# [ACTIVITY]
For this exercise, copy all the data exactly and include none of the pictures.

Saved entries
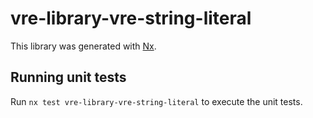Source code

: # vre-library-vre-string-literal

This library was generated with [Nx](https://nx.dev).

## Running unit tests

Run `nx test vre-library-vre-string-literal` to execute the unit tests.
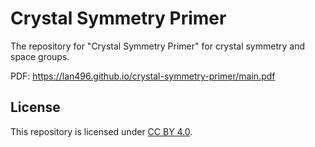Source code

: # Crystal Symmetry Primer

The repository for "Crystal Symmetry Primer" for crystal symmetry and space groups.

PDF: <https://lan496.github.io/crystal-symmetry-primer/main.pdf>

## License

This repository is licensed under [CC BY 4.0](https://creativecommons.org/licenses/by/4.0/).
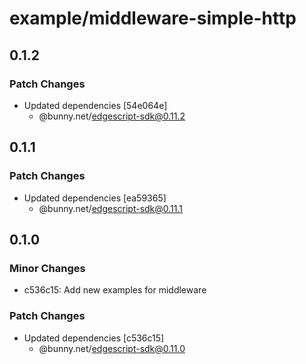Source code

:# example/middleware-simple-http

## 0.1.2

### Patch Changes

- Updated dependencies [54e064e]
  - @bunny.net/edgescript-sdk@0.11.2

## 0.1.1

### Patch Changes

- Updated dependencies [ea59365]
  - @bunny.net/edgescript-sdk@0.11.1

## 0.1.0

### Minor Changes

- c536c15: Add new examples for middleware

### Patch Changes

- Updated dependencies [c536c15]
  - @bunny.net/edgescript-sdk@0.11.0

# [RESULT OF THIS EXERCISE]
Source code

: # vre-library-vre-string-literal

This library was generated with [Nx](https://nx.dev).

## Running unit tests

Run `nx test vre-library-vre-string-literal` to execute the unit tests.
Source code

: # Crystal Symmetry Primer

The repository for "Crystal Symmetry Primer" for crystal symmetry and space groups.

PDF: <https://lan496.github.io/crystal-symmetry-primer/main.pdf>

## License

This repository is licensed under [CC BY 4.0](https://creativecommons.org/licenses/by/4.0/).
Source code

:# example/middleware-simple-http

## 0.1.2

### Patch Changes

- Updated dependencies [54e064e]
  - @bunny.net/edgescript-sdk@0.11.2

## 0.1.1

### Patch Changes

- Updated dependencies [ea59365]
  - @bunny.net/edgescript-sdk@0.11.1

## 0.1.0

### Minor Changes

- c536c15: Add new examples for middleware

### Patch Changes

- Updated dependencies [c536c15]
  - @bunny.net/edgescript-sdk@0.11.0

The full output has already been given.